§ **WORK REQUEST**
Would you give the listing again exactly, without its images?

§ **DATA BLOCK**
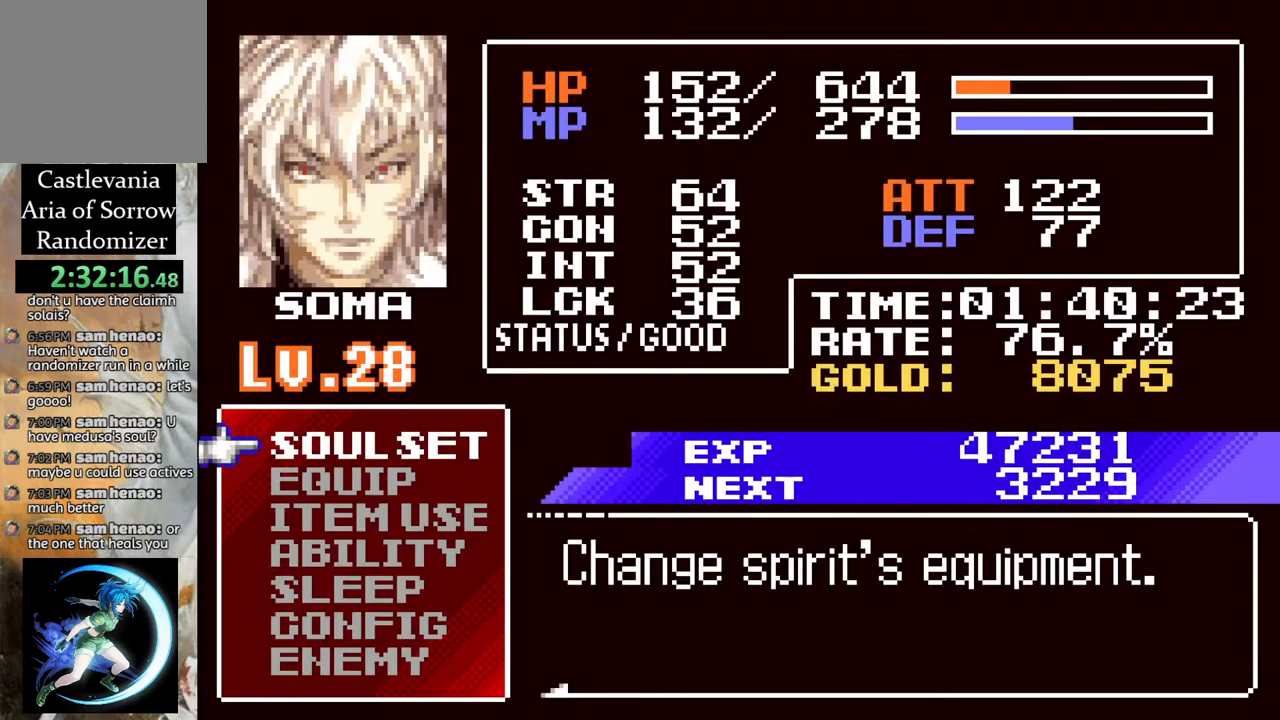
{"buttons": [], "left_stick": "center", "right_stick": "center", "events": [[100, "DPAD_DOWN", "up"], [133, "DPAD_DOWN", "down"], [250, "DPAD_DOWN", "up"], [383, "CROSS", "down"], [450, "CROSS", "up"]]}
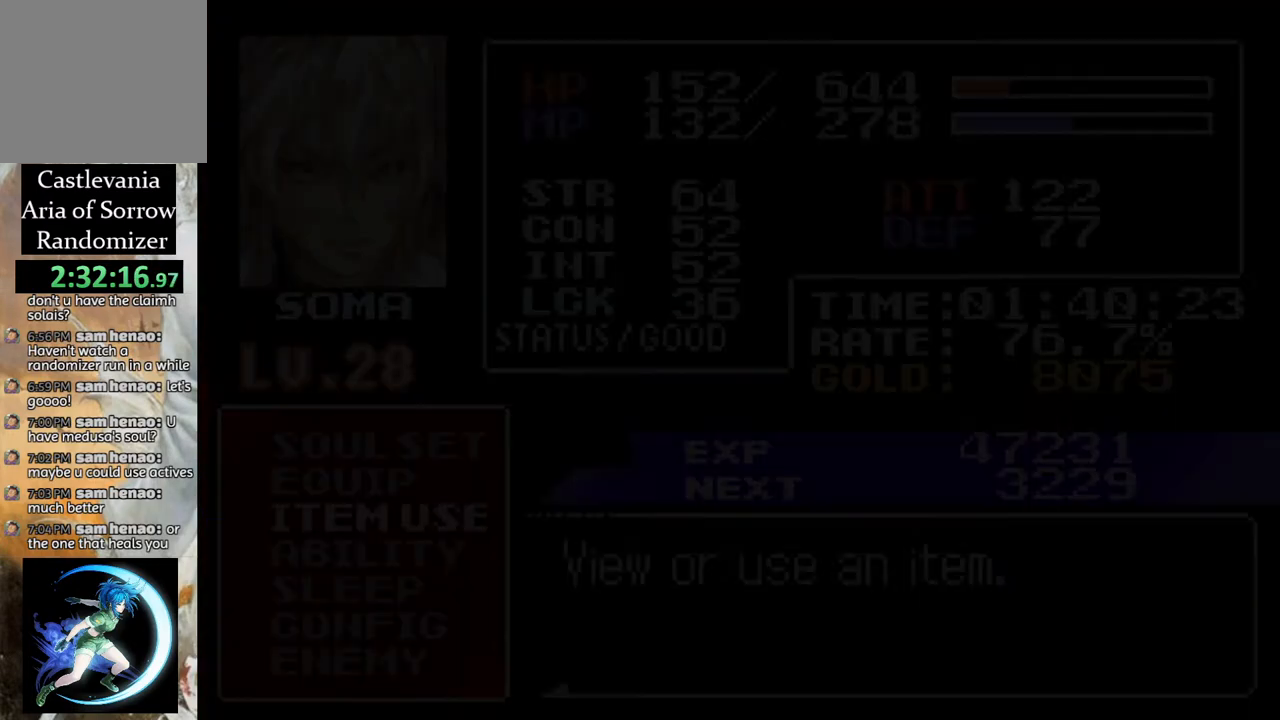
{"buttons": [], "left_stick": "center", "right_stick": "center", "events": []}
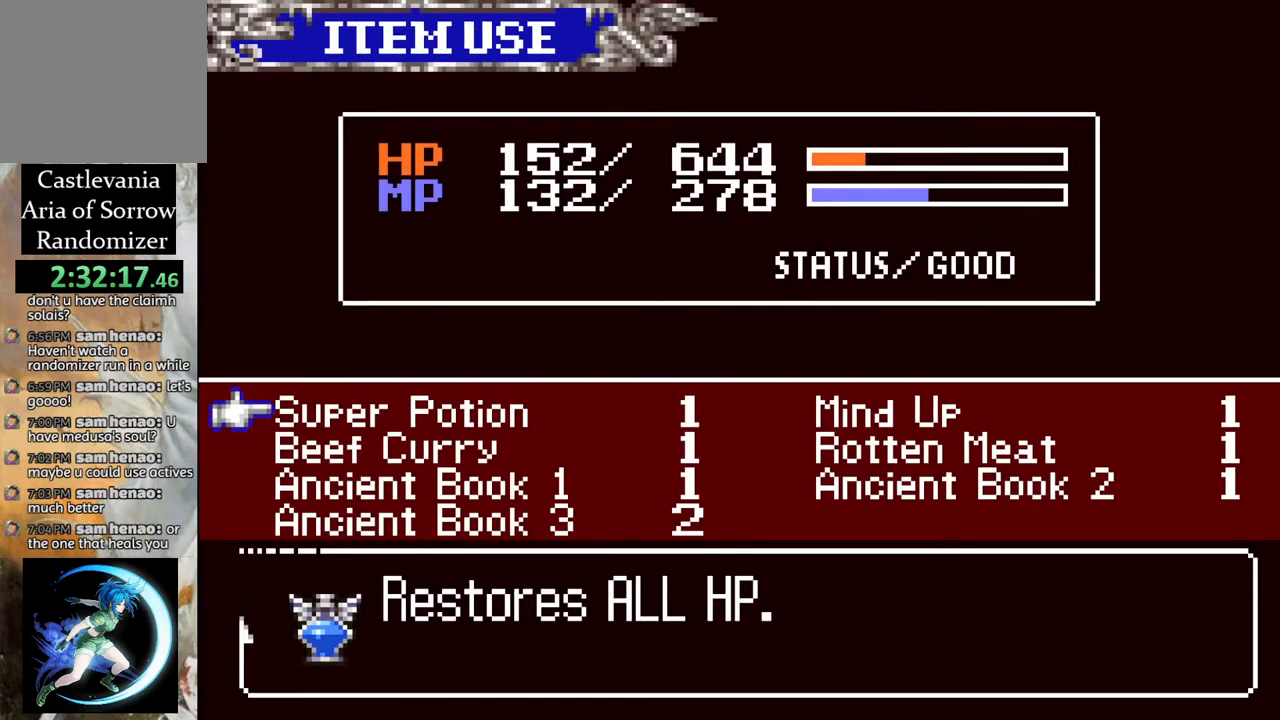
{"buttons": [], "left_stick": "center", "right_stick": "center", "events": []}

§ **THE ANSWER**
{"buttons": [], "left_stick": "center", "right_stick": "center", "events": [[100, "DPAD_DOWN", "up"], [133, "DPAD_DOWN", "down"], [250, "DPAD_DOWN", "up"], [383, "CROSS", "down"], [450, "CROSS", "up"]]}
{"buttons": [], "left_stick": "center", "right_stick": "center", "events": []}
{"buttons": [], "left_stick": "center", "right_stick": "center", "events": []}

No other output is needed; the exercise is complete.